Cassano, who toured the site Oct. 31, reported siltation in the lake and recommended that DarkHorse rectify the problem.

Extra bales of hay were brought in, and sheets designed to filter sediments before water flows into the lake were placed along the creek at the edge of the under-construction DarkHorse golf course to prevent further runoffs.
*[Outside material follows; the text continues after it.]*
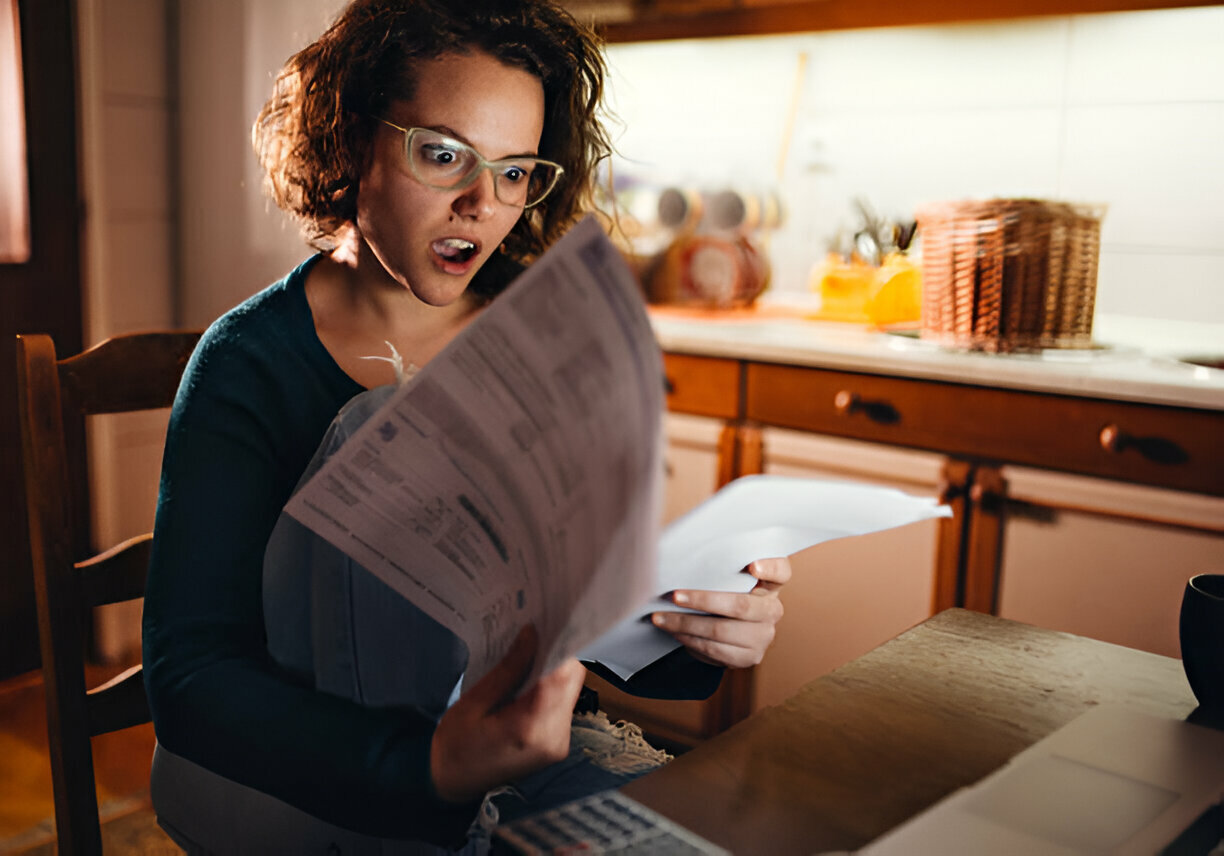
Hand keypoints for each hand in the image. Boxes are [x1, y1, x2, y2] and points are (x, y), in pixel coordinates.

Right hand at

Two pumps divert extra water into a pond.

But that may not be enough, Delisle said.

In a Nov. 29 letter to the Lake of the Pines Association, Robert Porta, supervising building inspector for the county, wrote that DarkHorse representatives are following the plan to prevent storm water pollution.

“They have been very responsive to make immediate corrections,” Porta wrote. “Per the California Regional Water Quality inspector, DarkHorse is a model construction site.”

“We’re doing everything we can,” Terry Williams, sales director for the DarkHorse project, said Wednesday, adding that the reddish water that comes down creeks is natural runoff.

Edwin Vitrano, general manager for the Lake of the Pines Association, is concerned about nutrients flowing into the creek which, he said, could feed algae.

The association may need to use more chemicals to control weed growth and algae proliferation. The association spends $25,000 on supplies to maintain the lake, he said.

The DarkHorse golf course is scheduled to open Oct. 15.